- **Problem description**: Quote exactly the lines spanning from the top of the data below to the line that contains "MapiMessage, MAPI_DIALOG, 0);", including both.

- **Input data**:
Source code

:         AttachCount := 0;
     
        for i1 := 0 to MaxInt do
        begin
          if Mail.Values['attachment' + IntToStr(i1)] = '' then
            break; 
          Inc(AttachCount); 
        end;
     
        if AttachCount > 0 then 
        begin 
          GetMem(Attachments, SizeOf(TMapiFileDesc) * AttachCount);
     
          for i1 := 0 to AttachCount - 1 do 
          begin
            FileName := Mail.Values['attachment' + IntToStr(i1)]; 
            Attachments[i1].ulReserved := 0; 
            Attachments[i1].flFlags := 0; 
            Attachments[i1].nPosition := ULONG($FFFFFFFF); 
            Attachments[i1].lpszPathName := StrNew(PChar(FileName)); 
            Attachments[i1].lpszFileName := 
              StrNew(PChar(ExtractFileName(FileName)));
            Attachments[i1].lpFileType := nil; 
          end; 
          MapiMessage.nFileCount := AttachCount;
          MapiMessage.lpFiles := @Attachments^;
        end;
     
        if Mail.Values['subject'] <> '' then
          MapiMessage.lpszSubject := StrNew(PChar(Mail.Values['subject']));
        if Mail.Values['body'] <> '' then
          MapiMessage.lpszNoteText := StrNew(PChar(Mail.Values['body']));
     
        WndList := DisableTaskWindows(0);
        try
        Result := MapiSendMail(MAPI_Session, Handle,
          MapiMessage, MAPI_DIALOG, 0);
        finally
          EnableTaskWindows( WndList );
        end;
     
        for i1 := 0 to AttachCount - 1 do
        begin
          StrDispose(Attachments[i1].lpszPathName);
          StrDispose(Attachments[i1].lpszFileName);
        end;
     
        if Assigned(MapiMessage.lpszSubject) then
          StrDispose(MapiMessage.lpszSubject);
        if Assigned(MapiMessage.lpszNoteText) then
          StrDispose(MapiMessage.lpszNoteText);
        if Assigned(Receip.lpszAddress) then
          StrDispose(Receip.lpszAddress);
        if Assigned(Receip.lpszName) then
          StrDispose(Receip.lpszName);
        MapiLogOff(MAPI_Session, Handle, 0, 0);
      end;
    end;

- **Result of this task**:
Source code

:         AttachCount := 0;
     
        for i1 := 0 to MaxInt do
        begin
          if Mail.Values['attachment' + IntToStr(i1)] = '' then
            break; 
          Inc(AttachCount); 
        end;
     
        if AttachCount > 0 then 
        begin 
          GetMem(Attachments, SizeOf(TMapiFileDesc) * AttachCount);
     
          for i1 := 0 to AttachCount - 1 do 
          begin
            FileName := Mail.Values['attachment' + IntToStr(i1)]; 
            Attachments[i1].ulReserved := 0; 
            Attachments[i1].flFlags := 0; 
            Attachments[i1].nPosition := ULONG($FFFFFFFF); 
            Attachments[i1].lpszPathName := StrNew(PChar(FileName)); 
            Attachments[i1].lpszFileName := 
              StrNew(PChar(ExtractFileName(FileName)));
            Attachments[i1].lpFileType := nil; 
          end; 
          MapiMessage.nFileCount := AttachCount;
          MapiMessage.lpFiles := @Attachments^;
        end;
     
        if Mail.Values['subject'] <> '' then
          MapiMessage.lpszSubject := StrNew(PChar(Mail.Values['subject']));
        if Mail.Values['body'] <> '' then
          MapiMessage.lpszNoteText := StrNew(PChar(Mail.Values['body']));
     
        WndList := DisableTaskWindows(0);
        try
        Result := MapiSendMail(MAPI_Session, Handle,
          MapiMessage, MAPI_DIALOG, 0);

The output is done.